Prague seems to not just celebrate the life of Franz Kafka but to embrace his sense of the bizarre found in his writings. One popular attraction in the city is a giant rotating head of Franz Kafka made of a coil of polished stainless steel. Kafka t-shirts are also a popular item in the tourist shops. Stroll the streets of the Old City and you’ll discover the bizarre popping up in surprising places. Looking up there’s the Hanging Man statue swinging in the air from a building top. Walk into a square and find the Pissing Men statue.
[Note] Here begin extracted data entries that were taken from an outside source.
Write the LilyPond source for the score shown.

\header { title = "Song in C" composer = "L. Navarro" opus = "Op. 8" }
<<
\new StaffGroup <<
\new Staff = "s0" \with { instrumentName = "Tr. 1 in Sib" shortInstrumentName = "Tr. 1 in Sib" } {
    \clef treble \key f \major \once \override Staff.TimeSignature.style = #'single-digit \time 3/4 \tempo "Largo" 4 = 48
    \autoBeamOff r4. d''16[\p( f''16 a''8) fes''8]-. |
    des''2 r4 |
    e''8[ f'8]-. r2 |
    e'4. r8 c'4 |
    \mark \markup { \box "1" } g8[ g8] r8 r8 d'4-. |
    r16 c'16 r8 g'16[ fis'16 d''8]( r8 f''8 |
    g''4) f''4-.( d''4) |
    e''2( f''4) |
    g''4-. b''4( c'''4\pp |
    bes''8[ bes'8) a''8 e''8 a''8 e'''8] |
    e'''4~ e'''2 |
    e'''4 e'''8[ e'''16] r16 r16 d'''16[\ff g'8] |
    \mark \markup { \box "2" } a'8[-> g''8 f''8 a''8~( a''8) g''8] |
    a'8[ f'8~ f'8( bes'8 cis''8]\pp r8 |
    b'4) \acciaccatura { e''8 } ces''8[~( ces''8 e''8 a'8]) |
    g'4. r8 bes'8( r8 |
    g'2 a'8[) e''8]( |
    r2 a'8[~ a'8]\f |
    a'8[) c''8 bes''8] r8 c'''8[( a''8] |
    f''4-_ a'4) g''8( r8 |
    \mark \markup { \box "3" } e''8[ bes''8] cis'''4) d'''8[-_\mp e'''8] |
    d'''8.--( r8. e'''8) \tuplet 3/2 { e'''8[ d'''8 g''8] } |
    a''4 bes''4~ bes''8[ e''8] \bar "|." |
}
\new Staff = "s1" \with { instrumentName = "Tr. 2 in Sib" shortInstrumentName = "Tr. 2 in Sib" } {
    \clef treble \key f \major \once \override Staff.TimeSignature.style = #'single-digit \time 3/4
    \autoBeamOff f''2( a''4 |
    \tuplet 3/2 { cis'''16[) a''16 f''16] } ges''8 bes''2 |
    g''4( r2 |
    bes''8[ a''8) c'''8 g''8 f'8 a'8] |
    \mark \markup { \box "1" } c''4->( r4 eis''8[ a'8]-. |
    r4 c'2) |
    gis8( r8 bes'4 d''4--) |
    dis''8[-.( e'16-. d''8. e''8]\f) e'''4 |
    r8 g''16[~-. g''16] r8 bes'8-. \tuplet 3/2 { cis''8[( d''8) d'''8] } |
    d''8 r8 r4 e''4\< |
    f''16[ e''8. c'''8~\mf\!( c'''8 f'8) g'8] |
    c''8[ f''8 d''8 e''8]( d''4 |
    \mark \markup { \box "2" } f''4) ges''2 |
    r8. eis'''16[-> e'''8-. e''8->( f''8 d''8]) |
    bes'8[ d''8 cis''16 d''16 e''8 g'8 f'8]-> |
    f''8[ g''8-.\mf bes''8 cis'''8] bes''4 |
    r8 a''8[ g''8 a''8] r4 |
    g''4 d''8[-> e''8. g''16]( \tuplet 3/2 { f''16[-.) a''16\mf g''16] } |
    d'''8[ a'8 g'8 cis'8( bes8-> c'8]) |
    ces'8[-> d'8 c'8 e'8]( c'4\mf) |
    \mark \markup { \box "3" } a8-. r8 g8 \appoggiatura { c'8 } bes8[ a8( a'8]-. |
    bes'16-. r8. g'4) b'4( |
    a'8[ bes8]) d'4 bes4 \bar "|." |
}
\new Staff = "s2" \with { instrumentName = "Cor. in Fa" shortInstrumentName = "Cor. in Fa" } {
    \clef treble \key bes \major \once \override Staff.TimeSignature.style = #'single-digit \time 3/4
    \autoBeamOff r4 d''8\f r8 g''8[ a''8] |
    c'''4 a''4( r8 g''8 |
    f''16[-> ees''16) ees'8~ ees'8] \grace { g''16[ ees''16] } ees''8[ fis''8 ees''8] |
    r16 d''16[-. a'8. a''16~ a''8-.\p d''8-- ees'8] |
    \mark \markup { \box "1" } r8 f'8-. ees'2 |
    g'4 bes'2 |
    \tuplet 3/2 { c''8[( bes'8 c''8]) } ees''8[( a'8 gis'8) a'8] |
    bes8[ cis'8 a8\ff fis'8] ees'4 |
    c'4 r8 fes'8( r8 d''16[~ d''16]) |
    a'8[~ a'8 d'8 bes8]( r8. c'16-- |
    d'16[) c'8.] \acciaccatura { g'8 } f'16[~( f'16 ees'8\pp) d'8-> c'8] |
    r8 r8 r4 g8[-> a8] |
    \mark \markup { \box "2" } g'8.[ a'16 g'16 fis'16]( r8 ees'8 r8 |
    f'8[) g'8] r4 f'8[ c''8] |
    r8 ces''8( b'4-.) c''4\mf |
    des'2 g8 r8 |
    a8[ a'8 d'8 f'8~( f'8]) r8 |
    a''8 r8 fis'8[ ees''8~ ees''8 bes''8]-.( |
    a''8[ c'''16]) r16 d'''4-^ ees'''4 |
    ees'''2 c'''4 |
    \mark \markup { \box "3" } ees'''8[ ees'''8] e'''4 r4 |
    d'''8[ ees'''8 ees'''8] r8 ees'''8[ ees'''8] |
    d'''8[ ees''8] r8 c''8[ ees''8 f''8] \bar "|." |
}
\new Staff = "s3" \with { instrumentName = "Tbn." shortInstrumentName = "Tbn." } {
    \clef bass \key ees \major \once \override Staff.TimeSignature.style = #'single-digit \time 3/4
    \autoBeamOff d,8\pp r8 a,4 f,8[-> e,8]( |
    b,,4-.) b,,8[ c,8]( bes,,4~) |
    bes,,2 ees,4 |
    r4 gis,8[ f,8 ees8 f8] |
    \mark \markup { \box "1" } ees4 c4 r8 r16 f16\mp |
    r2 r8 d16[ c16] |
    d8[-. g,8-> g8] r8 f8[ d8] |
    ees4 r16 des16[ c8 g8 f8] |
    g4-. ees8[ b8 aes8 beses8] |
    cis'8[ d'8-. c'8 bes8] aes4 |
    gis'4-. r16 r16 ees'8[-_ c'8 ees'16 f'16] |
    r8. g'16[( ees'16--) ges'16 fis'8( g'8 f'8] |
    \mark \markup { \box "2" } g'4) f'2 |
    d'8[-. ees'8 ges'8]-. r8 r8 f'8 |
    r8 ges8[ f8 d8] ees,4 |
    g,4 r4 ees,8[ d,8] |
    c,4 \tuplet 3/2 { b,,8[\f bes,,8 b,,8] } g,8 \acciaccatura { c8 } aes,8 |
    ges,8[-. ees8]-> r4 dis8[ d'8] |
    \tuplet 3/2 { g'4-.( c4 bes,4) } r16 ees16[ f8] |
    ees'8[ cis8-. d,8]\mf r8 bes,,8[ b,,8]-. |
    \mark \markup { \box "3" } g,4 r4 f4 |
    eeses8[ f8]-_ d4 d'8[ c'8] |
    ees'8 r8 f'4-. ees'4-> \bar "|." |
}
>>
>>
Prague is home to The Franz Kafka Museum that holds a collection of historical documents and first editions along with art and numerous exhibits showing his life. The museum is housed in an impressive building that was part of the Hergetova Brickworks on the bank of the Vltava River.
- All first editions of Kafka’s works
- Correspondence, diaries, manuscripts, photographs and drawings
- Three-dimensional exhibits
- Audiovisual pieces created especially for the exhibition and a soundtrack

There are displays attempting to prove that all of Kafka’s major work describes the city of Prague. The unnamed cathedral in The Trial is St. Vitus Cathedral, where in the last chapter, Josef K’s path describes a trip from Old Town across the Charles Bridge to the border of Lesser Town. It is also claimed that in Judgment the quay and the Vltava river and its bank are described looking from Bendemann’s window. Much effort has gone into proving that Prague’s topography is always present, but not named in Kafka’s stories.
Franz Kafka was a German-speaking Bohemian novelist and short-story writer, who is regarded as a major figure in 20th-century literature. His works offer a bizarre mixing of the elements of realism with a nightmarish unreality. They often feature isolated protagonists living through surrealistic predicaments with incomprehensible social and bureaucratic situations.

Born July 3, 1883, in Prague, that was at the time of the Kingdom of Bohemia, Austria-Hungary.
He died June 3, 1924, and is buried in the New Jewish Cemetery, Prague.
If you haven’t read any of Kafka’s stories it is an interesting experience as you get drawn into the mind of a character that often finds himself awake in a nightmarish world. It’s not hard to be drawn into his worlds and in so doing gain some insight like in the Prisoner that seems to offer parallels to aspects of current cultural issues like cancel culture and worrying about what is acceptable thought.